More than 6.6 million Americans applied for unemployment benefits last week.
The record 6,648,000 seasonally adjusted claims figure comes after 3.3 million sought benefits two weeks ago. Claims have skyrocketed after large segments of the U.S. economy shut down in response to government orders aimed at combating the coronavirus pandemic.
Economists had expected claims to remain around 3 to 4 million but few had confidence about such forecasts in light of the rapidly changing economic conditions.
On an unadjusted basis, new claims came in at 5.8 million. Some economists will look to that as a more accurate read of the labor market because seasonal adjustments are less relevant in the unusual circumstances prevailing now.
Initial jobless claims are a proxy for layoffs. The extremely high levels recorded in the past two weeks are an indication that businesses have let go millions of workers as demand for goods and services, as well as the ability to provide them, has fallen dramatically due to fears of the virus and orders to stay at home.
The layoffs are widespread across the U.S., according to state-by-state data reported with a one week delay. All states reported increases in initial claims for the week ending March 21. The largest increases were in Pennsylvania, Ohio, Massachusetts, Texas, and California. The smallest increases were in the Virgin Islands, South Dakota, West Virginia, Vermont, and Wyoming.
“This kind of upending of the labor market in such a short time is unheard of,” said Heidi Shierholz, an economist at the Economic Policy Institute, a progressive think tank.
Some of last week’s jobless claims are likely delayed filings from the previous week, when state offices that handle unemployment benefits were overwhelmed by a surge of online and telephone claims. Yet many of those offices are still struggling to process all the claims they have received. As a result, applications for benefits will likely remain extraordinarily high over the coming weeks.
The magnitude of the layoffs has led many economists to envision as many as 20 million lost jobs by the end of April. That would be more than double the 8.7 million jobs lost during the Great Recession. The unemployment rate could spike to as high as 15% this month, above the previous record of 10.8% set during a deep recession in 1982.
Employers are slashing their payrolls to try to stay afloat because their revenue has collapsed, especially at restaurants, hotels, gyms, movie theaters and other venues that depend on face-to-face interaction. Auto sales have sunk, and factories have closed.

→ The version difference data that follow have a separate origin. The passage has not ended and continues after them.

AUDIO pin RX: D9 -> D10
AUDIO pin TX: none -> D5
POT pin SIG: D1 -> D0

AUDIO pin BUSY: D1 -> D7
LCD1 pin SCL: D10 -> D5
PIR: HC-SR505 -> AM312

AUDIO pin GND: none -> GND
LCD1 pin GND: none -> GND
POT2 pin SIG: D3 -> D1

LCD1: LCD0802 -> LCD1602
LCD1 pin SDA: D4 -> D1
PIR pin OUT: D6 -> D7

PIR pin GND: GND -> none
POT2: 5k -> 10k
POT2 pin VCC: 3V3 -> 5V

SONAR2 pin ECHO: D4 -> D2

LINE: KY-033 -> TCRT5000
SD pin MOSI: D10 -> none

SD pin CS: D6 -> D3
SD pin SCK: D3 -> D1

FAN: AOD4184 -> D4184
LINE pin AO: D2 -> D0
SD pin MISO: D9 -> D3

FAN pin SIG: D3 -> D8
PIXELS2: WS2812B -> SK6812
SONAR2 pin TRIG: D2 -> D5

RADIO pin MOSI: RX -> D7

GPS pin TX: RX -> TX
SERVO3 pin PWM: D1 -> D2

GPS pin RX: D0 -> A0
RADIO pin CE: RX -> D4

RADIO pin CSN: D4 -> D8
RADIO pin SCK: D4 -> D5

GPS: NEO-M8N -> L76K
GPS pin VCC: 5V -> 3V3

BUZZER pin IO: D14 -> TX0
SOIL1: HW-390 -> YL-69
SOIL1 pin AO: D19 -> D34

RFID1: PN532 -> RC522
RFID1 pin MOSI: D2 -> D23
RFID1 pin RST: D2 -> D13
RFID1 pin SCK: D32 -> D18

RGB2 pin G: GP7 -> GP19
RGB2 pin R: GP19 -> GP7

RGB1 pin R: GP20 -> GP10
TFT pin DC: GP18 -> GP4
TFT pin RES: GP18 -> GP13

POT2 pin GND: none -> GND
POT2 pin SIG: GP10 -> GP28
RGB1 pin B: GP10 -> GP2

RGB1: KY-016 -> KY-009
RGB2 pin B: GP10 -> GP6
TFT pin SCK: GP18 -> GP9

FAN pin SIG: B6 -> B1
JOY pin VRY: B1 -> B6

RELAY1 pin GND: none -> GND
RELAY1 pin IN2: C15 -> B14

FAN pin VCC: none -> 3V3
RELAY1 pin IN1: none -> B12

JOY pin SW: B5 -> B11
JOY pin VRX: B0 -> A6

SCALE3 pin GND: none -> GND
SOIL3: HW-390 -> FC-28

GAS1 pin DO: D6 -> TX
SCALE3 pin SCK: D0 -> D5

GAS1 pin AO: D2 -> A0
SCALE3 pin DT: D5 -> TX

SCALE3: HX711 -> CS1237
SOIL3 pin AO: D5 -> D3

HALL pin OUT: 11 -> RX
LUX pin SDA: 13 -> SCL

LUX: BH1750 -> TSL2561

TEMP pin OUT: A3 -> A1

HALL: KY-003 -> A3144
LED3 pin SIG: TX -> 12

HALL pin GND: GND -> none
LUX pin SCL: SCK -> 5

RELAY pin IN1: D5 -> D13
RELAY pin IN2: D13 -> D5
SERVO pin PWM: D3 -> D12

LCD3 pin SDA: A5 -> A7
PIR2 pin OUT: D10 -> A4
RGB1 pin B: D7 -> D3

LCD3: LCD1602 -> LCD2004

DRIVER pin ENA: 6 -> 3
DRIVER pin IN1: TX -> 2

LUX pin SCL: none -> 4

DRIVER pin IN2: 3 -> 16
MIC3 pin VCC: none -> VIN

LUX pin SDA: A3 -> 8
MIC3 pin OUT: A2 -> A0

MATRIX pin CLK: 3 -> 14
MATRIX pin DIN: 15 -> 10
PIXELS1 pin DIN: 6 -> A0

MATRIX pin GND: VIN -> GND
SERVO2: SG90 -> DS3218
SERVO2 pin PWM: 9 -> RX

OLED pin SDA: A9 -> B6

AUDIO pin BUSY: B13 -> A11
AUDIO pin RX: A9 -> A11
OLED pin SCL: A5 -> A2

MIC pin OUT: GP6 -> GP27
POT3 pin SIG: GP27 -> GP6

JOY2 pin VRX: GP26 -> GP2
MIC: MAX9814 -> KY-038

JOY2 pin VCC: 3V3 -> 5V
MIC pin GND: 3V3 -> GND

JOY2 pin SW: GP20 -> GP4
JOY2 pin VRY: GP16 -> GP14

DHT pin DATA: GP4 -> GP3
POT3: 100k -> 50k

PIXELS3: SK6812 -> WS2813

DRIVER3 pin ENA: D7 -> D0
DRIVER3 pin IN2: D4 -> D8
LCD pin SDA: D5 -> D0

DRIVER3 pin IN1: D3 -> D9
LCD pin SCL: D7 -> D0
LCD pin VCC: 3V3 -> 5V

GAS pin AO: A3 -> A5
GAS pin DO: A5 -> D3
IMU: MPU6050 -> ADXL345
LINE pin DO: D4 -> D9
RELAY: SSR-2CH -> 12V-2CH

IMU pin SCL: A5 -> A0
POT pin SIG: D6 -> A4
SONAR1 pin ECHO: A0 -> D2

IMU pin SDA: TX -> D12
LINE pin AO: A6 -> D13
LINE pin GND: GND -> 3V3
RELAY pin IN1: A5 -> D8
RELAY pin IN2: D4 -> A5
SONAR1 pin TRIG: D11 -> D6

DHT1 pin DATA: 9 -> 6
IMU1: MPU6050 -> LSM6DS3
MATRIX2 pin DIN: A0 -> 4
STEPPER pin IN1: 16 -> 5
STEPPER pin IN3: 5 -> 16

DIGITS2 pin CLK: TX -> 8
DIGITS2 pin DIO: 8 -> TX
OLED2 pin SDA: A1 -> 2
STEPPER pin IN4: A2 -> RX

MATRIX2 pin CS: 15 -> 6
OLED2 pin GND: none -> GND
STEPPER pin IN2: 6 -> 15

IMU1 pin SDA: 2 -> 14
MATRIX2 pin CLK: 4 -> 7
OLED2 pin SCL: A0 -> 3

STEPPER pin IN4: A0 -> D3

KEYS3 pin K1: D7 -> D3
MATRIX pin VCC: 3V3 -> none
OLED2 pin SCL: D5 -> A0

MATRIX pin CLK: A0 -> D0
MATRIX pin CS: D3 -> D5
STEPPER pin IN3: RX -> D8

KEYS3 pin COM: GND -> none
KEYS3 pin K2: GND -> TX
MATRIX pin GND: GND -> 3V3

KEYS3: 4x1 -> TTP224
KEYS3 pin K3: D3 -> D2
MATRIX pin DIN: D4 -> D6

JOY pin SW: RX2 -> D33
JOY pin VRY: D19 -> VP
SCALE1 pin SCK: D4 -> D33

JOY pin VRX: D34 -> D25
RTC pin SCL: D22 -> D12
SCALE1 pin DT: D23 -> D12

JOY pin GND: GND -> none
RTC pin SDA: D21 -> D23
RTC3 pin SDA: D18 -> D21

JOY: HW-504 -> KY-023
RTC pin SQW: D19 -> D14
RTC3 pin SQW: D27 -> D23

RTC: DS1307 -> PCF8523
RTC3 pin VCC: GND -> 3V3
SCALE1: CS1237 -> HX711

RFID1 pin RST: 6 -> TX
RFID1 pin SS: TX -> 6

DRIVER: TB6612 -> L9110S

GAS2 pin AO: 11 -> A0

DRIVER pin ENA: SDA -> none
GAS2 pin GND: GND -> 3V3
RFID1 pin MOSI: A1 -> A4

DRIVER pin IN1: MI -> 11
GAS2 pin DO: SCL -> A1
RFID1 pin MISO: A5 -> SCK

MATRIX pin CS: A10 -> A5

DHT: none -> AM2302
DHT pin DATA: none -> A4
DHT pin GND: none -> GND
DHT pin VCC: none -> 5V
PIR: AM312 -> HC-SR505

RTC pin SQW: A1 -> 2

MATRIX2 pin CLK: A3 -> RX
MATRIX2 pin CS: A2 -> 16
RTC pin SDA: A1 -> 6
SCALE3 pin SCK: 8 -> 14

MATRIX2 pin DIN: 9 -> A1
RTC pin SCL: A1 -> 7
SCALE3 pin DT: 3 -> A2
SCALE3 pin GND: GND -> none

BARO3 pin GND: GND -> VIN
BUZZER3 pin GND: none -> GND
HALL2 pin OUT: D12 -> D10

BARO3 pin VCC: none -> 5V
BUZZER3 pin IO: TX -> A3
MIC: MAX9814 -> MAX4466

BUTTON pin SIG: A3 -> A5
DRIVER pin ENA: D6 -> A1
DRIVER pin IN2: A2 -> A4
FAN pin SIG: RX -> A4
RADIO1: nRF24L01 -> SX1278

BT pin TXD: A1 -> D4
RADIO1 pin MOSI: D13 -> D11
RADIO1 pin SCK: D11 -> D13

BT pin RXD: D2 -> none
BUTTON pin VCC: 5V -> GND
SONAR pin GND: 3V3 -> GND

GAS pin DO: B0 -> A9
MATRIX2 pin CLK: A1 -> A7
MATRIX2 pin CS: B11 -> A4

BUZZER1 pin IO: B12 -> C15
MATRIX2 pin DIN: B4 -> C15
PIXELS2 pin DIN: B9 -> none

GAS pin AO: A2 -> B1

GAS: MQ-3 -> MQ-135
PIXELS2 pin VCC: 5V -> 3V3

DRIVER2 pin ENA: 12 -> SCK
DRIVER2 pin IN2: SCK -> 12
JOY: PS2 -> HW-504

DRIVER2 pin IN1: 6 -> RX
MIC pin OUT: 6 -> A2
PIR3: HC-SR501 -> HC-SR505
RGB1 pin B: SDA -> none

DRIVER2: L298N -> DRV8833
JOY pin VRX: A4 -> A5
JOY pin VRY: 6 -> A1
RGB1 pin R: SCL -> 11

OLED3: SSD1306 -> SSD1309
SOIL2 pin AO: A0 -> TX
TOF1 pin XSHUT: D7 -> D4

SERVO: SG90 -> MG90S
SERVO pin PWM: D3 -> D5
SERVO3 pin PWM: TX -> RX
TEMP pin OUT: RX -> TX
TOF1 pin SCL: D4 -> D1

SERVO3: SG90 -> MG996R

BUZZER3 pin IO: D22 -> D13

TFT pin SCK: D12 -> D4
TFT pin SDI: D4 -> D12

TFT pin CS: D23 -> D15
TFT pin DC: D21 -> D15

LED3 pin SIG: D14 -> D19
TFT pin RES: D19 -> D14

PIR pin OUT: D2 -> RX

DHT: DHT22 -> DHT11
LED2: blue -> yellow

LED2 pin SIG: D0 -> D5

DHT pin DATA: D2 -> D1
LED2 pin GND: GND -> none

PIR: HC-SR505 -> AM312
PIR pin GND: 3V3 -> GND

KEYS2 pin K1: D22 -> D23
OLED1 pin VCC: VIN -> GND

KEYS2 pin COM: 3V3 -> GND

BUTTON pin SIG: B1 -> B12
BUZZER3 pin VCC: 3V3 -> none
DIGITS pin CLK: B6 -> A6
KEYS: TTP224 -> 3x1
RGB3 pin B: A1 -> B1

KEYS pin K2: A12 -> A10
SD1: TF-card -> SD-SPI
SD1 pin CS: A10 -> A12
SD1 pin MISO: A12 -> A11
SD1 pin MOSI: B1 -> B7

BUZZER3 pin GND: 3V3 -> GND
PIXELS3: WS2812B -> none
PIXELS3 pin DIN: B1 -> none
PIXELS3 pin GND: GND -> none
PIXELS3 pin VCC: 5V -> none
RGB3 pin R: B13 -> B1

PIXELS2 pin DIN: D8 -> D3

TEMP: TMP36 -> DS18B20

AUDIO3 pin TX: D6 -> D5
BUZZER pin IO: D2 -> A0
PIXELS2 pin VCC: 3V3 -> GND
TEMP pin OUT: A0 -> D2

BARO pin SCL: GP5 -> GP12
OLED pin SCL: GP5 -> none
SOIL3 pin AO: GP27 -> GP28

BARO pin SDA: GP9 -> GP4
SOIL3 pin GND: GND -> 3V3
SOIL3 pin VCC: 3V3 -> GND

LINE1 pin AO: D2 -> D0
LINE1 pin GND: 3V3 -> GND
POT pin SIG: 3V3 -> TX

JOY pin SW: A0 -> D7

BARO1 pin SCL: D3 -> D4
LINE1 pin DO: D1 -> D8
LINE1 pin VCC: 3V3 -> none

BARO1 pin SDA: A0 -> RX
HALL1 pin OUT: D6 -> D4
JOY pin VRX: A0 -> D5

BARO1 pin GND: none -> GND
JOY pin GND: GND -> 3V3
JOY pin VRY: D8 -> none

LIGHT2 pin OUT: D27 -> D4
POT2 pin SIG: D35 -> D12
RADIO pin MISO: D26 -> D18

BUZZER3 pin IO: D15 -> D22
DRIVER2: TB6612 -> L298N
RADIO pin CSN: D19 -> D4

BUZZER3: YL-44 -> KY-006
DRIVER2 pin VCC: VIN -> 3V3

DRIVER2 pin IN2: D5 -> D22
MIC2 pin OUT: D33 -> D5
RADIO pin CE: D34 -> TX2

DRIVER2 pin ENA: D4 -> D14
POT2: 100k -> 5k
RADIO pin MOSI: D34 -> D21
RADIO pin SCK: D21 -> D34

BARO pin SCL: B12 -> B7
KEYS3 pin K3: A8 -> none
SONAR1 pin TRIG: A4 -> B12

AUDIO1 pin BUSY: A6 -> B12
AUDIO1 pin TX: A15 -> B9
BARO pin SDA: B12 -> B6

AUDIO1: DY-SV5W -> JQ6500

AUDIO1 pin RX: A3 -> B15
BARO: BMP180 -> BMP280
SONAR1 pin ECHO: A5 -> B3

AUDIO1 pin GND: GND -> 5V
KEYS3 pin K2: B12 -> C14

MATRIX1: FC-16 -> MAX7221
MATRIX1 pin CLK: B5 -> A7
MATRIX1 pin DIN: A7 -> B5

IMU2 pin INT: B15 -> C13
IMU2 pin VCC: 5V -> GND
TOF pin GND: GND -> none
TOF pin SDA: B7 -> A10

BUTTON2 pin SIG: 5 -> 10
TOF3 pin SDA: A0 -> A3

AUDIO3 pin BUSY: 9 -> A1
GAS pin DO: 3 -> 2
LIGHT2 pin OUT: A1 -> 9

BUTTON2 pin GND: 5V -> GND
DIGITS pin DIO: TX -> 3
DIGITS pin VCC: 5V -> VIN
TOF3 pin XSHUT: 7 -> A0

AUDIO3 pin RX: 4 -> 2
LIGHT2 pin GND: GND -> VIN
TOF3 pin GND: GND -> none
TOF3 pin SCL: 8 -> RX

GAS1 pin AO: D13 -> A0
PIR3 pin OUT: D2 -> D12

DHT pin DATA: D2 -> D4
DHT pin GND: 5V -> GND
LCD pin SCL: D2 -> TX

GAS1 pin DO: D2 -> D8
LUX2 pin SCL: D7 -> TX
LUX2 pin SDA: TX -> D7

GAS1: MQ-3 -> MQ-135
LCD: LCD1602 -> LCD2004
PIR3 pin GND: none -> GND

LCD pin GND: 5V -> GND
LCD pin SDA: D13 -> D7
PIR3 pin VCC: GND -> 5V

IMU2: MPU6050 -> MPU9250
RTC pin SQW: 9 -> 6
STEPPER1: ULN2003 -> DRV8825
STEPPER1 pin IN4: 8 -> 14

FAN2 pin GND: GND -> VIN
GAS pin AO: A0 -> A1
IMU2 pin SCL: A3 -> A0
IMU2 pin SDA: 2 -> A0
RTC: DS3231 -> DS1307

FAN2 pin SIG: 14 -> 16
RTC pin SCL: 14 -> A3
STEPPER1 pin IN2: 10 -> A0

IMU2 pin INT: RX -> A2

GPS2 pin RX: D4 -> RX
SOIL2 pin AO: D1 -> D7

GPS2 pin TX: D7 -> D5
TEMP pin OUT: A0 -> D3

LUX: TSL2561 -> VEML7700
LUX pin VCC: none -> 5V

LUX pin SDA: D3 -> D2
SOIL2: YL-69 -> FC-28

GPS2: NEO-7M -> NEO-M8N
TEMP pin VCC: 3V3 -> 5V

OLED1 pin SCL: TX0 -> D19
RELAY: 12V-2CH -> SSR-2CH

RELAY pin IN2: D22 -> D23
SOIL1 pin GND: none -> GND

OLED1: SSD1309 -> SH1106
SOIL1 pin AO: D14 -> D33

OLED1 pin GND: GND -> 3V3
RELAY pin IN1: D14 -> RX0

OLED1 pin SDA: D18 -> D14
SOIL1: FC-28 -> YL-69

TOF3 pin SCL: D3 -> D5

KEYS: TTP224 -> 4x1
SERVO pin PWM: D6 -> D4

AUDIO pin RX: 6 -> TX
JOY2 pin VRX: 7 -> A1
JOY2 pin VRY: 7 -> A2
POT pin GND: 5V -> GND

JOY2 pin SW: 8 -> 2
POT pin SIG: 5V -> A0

Roughly 90% of the U.S. population is now under stay-at-home orders, which have been imposed by most U.S. states. This trend has intensified pressure on businesses, most of which face rent, loans and other bills that must be paid.
Requests for jobless aid soared in all 50 states. In California, nearly 900,000 people sought benefits last week, almost four times the previous week’s figure, and equivalent to 5% of the state’s workforce.
In Michigan, jobless claims more than doubled last week to 311,000. In Florida, filings tripled to 227,000. In South Dakota, they quadrupled to 6,645.
How long the waves of layoffs last — an unknown — will be a key factor in determining the depth of the recession. Some companies are maintaining ties to laid-off workers, in hopes of rehiring them once the coronavirus outbreak passes. Relatively swift rehirings would help the economy rebound quickly. But if business shutdowns persist into the late summer or fall, many smaller businesses will likely go bankrupt. That would make it harder for workers to find jobs and would prolong the downturn.
The $2.2 trillion rescue package that was signed into law last week includes $350 billion in small business loans that can be forgiven if the companies use the money to retain or rehire workers. This provision could help limit future layoffs or lead some companies to recall employees back to work.
“The program is unprecedented, generous and ambitious and could be successful,” said Luke Tilley, chief economist at Wilmington Trust. “That said, it is challenging to roll out quickly.”
The economic rescue package also added $600 a week in jobless aid, on top of what recipients receive from their states. This will enable many lower-income workers to manage their expenses and even increase their purchasing power and support the economy.
–The Associated Press contributed to this report.